L'histoire :
Après avoir affronté durant deux jours une terrible tempête en mer, Raul profite enfin d’une accalmie pour trouver le repos sur une île tellement petite qu’elle ne figure sur aucune carte. Alors qu’il longe le long quai blanc qui s’en détache, un jeune homme l’aide à amarrer, puis s’enfuit en courant en direction de l’unique habitation. Une fois à terre, Raul découvre cet étrange et interminable quai, surmonté d’un haut mur tout aussi long, couvert de graffitis. Au milieu de l’île, un rocher est surmonté d’un phare désaffecté. A son pied, est plantée une auberge tenue par Sara et son fils Dimas, qui a aidé Raul à accoster. Fort aimable, Sara lui prépare le dîner et lui donne une chambre. Le lendemain, Raul s’aperçoit que de l’autre côté du quai, est amarré un second voilier. Intrigué, il finit par faire la connaissance d’Ana, propriétaire de l’embarcation. Discrète, cultivée et sauvage, la jeune femme semble attendre quelqu’un. Envoûté, Raul se met en tête de la séduire. Mais il déchante rapidement et se retrouve à faire copain-copain avec un goéland…

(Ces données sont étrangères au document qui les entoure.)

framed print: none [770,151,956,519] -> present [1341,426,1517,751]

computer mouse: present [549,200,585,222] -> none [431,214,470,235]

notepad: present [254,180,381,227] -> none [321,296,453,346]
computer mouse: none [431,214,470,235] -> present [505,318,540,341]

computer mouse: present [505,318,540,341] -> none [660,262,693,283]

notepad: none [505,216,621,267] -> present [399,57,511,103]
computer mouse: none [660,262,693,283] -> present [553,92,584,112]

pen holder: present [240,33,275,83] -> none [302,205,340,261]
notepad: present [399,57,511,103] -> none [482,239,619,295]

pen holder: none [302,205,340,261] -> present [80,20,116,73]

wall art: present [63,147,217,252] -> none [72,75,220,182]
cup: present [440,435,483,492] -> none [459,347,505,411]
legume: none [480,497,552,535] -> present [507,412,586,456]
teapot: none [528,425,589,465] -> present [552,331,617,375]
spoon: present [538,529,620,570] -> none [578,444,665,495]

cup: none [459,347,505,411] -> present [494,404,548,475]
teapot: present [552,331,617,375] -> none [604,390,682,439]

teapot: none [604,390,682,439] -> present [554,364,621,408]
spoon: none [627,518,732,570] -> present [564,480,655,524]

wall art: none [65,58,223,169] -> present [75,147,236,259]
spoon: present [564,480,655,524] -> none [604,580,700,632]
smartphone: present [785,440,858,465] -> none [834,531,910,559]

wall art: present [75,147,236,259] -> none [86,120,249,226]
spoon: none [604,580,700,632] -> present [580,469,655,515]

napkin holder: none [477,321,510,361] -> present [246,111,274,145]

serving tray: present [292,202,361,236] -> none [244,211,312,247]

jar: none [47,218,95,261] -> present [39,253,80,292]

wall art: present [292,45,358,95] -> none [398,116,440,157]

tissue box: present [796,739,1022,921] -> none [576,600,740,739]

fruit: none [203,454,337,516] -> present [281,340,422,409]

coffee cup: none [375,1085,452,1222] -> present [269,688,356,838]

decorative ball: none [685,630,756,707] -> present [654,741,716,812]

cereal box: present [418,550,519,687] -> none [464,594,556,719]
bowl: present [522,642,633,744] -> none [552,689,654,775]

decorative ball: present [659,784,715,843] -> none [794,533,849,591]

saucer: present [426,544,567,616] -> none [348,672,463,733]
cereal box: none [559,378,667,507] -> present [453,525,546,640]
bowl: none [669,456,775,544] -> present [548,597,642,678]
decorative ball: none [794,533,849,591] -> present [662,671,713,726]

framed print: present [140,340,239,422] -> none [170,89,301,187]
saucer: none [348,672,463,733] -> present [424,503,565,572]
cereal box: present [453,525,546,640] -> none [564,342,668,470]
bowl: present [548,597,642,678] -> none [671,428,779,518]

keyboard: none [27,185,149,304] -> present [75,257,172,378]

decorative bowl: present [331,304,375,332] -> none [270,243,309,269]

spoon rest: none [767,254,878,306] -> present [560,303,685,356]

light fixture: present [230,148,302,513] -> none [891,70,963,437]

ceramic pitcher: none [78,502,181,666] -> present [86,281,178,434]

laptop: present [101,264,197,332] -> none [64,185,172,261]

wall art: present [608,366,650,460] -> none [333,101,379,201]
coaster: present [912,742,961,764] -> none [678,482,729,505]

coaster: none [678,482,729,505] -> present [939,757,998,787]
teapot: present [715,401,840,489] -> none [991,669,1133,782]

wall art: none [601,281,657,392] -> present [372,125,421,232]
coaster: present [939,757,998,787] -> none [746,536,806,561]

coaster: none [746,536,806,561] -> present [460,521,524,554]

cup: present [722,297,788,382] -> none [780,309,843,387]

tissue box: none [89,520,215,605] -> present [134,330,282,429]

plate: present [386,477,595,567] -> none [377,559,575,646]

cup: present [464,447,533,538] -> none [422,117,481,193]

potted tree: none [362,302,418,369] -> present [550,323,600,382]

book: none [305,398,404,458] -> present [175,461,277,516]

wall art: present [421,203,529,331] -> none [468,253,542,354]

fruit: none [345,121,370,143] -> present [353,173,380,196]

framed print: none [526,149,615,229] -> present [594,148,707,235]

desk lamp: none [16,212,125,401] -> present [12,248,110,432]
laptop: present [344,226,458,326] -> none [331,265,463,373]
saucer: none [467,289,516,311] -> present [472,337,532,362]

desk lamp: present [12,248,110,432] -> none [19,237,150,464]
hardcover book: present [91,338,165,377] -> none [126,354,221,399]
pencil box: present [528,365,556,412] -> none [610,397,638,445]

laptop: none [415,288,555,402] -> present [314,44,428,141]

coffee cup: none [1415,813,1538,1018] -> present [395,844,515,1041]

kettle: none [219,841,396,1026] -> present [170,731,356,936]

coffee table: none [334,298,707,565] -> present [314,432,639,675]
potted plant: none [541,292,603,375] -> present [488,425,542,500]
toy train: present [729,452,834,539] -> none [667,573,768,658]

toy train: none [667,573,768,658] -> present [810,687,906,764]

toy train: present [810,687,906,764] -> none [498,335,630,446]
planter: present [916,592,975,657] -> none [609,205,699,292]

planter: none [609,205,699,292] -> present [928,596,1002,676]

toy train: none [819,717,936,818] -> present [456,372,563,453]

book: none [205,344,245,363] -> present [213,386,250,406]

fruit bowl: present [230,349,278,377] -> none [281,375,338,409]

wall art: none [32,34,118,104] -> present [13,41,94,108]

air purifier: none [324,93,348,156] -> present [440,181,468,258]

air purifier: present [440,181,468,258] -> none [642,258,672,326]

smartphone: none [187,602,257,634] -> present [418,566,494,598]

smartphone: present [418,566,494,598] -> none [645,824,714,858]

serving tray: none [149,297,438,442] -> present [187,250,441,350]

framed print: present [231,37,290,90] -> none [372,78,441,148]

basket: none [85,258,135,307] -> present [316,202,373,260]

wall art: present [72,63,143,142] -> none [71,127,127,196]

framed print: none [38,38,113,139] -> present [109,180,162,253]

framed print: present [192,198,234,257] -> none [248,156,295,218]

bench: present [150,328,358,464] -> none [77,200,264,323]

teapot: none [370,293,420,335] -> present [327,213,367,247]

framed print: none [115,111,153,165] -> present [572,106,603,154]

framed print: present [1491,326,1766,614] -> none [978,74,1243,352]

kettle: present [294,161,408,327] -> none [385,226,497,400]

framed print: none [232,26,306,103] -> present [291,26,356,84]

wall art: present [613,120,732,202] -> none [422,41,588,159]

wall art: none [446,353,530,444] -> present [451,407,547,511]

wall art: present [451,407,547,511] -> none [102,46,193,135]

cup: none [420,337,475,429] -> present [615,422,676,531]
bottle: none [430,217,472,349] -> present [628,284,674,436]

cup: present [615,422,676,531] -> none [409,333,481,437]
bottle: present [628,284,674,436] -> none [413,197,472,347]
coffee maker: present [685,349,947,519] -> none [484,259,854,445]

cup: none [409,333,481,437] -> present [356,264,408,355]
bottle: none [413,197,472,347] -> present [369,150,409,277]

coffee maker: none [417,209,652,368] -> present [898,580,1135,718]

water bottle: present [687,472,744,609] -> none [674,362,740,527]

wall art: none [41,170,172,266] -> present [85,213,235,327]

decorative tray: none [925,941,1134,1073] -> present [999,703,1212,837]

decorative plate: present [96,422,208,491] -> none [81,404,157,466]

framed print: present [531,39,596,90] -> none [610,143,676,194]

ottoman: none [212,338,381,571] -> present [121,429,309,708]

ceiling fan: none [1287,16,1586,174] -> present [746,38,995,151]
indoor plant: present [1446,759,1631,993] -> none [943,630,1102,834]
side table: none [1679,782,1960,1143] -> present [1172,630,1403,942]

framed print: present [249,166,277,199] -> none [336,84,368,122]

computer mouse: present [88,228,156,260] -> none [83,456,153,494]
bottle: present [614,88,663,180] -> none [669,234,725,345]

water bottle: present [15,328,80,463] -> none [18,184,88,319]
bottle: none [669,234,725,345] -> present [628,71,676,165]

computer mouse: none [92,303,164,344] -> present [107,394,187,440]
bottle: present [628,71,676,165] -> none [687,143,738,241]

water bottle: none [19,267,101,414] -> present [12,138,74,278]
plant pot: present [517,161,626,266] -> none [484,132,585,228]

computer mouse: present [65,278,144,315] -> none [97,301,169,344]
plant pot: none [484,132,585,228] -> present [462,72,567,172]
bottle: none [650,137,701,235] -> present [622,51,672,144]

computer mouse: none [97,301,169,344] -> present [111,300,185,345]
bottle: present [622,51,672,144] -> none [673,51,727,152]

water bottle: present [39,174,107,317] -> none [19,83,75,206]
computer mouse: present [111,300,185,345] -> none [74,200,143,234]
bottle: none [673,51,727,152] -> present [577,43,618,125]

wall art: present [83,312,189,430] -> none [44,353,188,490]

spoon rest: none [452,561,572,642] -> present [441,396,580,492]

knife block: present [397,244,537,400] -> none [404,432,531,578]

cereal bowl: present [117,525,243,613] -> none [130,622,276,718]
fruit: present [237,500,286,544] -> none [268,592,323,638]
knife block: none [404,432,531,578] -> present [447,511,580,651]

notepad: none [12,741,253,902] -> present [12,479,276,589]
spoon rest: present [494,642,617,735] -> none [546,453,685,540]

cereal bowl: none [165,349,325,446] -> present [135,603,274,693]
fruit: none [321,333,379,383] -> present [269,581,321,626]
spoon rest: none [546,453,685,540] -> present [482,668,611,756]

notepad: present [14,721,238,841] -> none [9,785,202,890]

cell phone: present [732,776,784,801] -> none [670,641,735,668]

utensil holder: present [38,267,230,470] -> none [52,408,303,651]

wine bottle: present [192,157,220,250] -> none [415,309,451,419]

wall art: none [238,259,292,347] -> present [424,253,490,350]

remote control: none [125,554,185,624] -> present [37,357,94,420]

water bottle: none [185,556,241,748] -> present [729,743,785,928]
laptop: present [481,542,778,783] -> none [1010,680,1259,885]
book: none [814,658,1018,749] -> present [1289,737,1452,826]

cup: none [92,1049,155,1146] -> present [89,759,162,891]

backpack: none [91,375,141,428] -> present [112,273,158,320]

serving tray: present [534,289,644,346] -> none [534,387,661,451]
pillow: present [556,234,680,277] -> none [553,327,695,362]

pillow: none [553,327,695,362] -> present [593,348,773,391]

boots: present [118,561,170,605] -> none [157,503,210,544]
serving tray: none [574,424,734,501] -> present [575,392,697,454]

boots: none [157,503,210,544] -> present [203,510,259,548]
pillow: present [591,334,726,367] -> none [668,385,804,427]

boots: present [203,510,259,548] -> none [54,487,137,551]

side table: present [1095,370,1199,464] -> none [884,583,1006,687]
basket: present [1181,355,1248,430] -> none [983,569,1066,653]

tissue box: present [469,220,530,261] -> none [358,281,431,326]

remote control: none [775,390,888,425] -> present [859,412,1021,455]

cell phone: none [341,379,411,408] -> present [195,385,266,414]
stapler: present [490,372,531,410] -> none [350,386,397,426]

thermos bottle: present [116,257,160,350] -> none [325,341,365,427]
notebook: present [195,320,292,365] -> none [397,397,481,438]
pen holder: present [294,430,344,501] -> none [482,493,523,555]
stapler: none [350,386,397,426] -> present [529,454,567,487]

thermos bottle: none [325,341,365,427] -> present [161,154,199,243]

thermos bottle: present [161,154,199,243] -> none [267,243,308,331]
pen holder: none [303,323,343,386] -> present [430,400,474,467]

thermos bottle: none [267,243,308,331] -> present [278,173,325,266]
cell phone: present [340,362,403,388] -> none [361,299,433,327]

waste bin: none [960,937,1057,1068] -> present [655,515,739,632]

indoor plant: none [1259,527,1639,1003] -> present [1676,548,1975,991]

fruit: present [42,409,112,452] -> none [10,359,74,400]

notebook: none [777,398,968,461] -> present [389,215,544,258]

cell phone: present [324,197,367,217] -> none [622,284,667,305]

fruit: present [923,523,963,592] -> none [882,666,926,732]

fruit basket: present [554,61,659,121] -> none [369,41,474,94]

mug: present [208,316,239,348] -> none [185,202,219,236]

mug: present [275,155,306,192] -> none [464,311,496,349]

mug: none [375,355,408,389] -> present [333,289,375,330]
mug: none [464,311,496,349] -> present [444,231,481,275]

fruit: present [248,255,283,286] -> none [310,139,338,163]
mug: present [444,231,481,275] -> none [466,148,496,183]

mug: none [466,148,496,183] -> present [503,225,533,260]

Ce qu'on en pense sur la planète BD :
Dès les premières planches, Miguelanxo Prado (Chroniques absurdes, Chienne de vie) installe le lecteur dans un rythme lent et mystérieux. Tout est étrange dans cette histoire. Que font seuls une femme et son fils sur un îlot aussi minuscule ? Qu’est-ce qu’Ana attend exactement ? Pourquoi cette île est-elle pourvue d’un mur si absurdement long, comme un trait de craie au milieu de l’océan ? Tout cela est-il bien réel ? Chargé de superstitions et de mystères, ce récit se veut emprunt de l’œuvre de l’écrivain argentin Jorge Luis Borgès, qui niait l’évidence d’un réel fiable, unique et stable. La logique y est avant tout symbolique, puis fantastique, tout en restant constamment lyrique. Car même si le ressort final s’appuie sur un paradoxe temporel, l’ambiance générale demeure plus onirique que réellement fantastique. En outre, le dessin de Prado est superbe, fait de touches impressionnistes et de lumières savamment orchestrées, en parfait accord avec la poésie qui se dégage du récit. L’hommage de Prado est ici à la hauteur de la pensée de l’écrivain. Une bonne idée donc, que de rééditer cet album plusieurs fois primé.